### WHAT NEEDS TO BE DONE
Pull out every line of the material that contains the string "Использование", matching upper and lower case exactly.

### DATASET
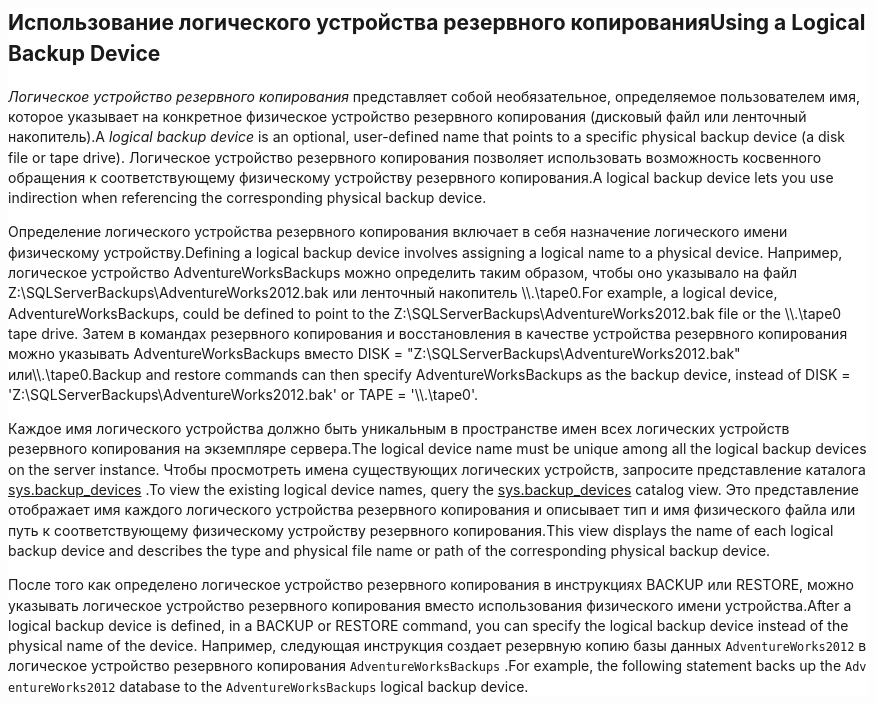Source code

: ##  <a name="using-a-logical-backup-device"></a><a name="LogicalBackupDevice"></a><span data-ttu-id="0855a-225">Использование логического устройства резервного копирования</span><span class="sxs-lookup"><span data-stu-id="0855a-225">Using a Logical Backup Device</span></span>  
 <span data-ttu-id="0855a-226">*Логическое устройство резервного копирования* представляет собой необязательное, определяемое пользователем имя, которое указывает на конкретное физическое устройство резервного копирования (дисковый файл или ленточный накопитель).</span><span class="sxs-lookup"><span data-stu-id="0855a-226">A *logical backup device* is an optional, user-defined name that points to a specific physical backup device (a disk file or tape drive).</span></span> <span data-ttu-id="0855a-227">Логическое устройство резервного копирования позволяет использовать возможность косвенного обращения к соответствующему физическому устройству резервного копирования.</span><span class="sxs-lookup"><span data-stu-id="0855a-227">A logical backup device lets you use indirection when referencing the corresponding physical backup device.</span></span>  
  
 <span data-ttu-id="0855a-228">Определение логического устройства резервного копирования включает в себя назначение логического имени физическому устройству.</span><span class="sxs-lookup"><span data-stu-id="0855a-228">Defining a logical backup device involves assigning a logical name to a physical device.</span></span> <span data-ttu-id="0855a-229">Например, логическое устройство AdventureWorksBackups можно определить таким образом, чтобы оно указывало на файл Z:\SQLServerBackups\AdventureWorks2012.bak или ленточный накопитель \\\\.\tape0.</span><span class="sxs-lookup"><span data-stu-id="0855a-229">For example, a logical device, AdventureWorksBackups, could be defined to point to the Z:\SQLServerBackups\AdventureWorks2012.bak file or the \\\\.\tape0 tape drive.</span></span> <span data-ttu-id="0855a-230">Затем в командах резервного копирования и восстановления в качестве устройства резервного копирования можно указывать AdventureWorksBackups вместо DISK = "Z:\SQLServerBackups\AdventureWorks2012.bak" или\\\\.\tape0.</span><span class="sxs-lookup"><span data-stu-id="0855a-230">Backup and restore commands can then specify AdventureWorksBackups as the backup device, instead of DISK = 'Z:\SQLServerBackups\AdventureWorks2012.bak' or TAPE = '\\\\.\tape0'.</span></span>  
  
 <span data-ttu-id="0855a-231">Каждое имя логического устройства должно быть уникальным в пространстве имен всех логических устройств резервного копирования на экземпляре сервера.</span><span class="sxs-lookup"><span data-stu-id="0855a-231">The logical device name must be unique among all the logical backup devices on the server instance.</span></span> <span data-ttu-id="0855a-232">Чтобы просмотреть имена существующих логических устройств, запросите представление каталога [sys.backup_devices](/sql/relational-databases/system-catalog-views/sys-backup-devices-transact-sql) .</span><span class="sxs-lookup"><span data-stu-id="0855a-232">To view the existing logical device names, query the [sys.backup_devices](/sql/relational-databases/system-catalog-views/sys-backup-devices-transact-sql) catalog view.</span></span> <span data-ttu-id="0855a-233">Это представление отображает имя каждого логического устройства резервного копирования и описывает тип и имя физического файла или путь к соответствующему физическому устройству резервного копирования.</span><span class="sxs-lookup"><span data-stu-id="0855a-233">This view displays the name of each logical backup device and describes the type and physical file name or path of the corresponding physical backup device.</span></span>  
  
 <span data-ttu-id="0855a-234">После того как определено логическое устройство резервного копирования в инструкциях BACKUP или RESTORE, можно указывать логическое устройство резервного копирования вместо использования физического имени устройства.</span><span class="sxs-lookup"><span data-stu-id="0855a-234">After a logical backup device is defined, in a BACKUP or RESTORE command, you can specify the logical backup device instead of the physical name of the device.</span></span> <span data-ttu-id="0855a-235">Например, следующая инструкция создает резервную копию базы данных `AdventureWorks2012` в логическое устройство резервного копирования `AdventureWorksBackups` .</span><span class="sxs-lookup"><span data-stu-id="0855a-235">For example, the following statement backs up the `AdventureWorks2012` database to the `AdventureWorksBackups` logical backup device.</span></span>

### EXERCISE SOLUTION
: ##  <a name="using-a-logical-backup-device"></a><a name="LogicalBackupDevice"></a><span data-ttu-id="0855a-225">Использование логического устройства резервного копирования</span><span class="sxs-lookup"><span data-stu-id="0855a-225">Using a Logical Backup Device</span></span>  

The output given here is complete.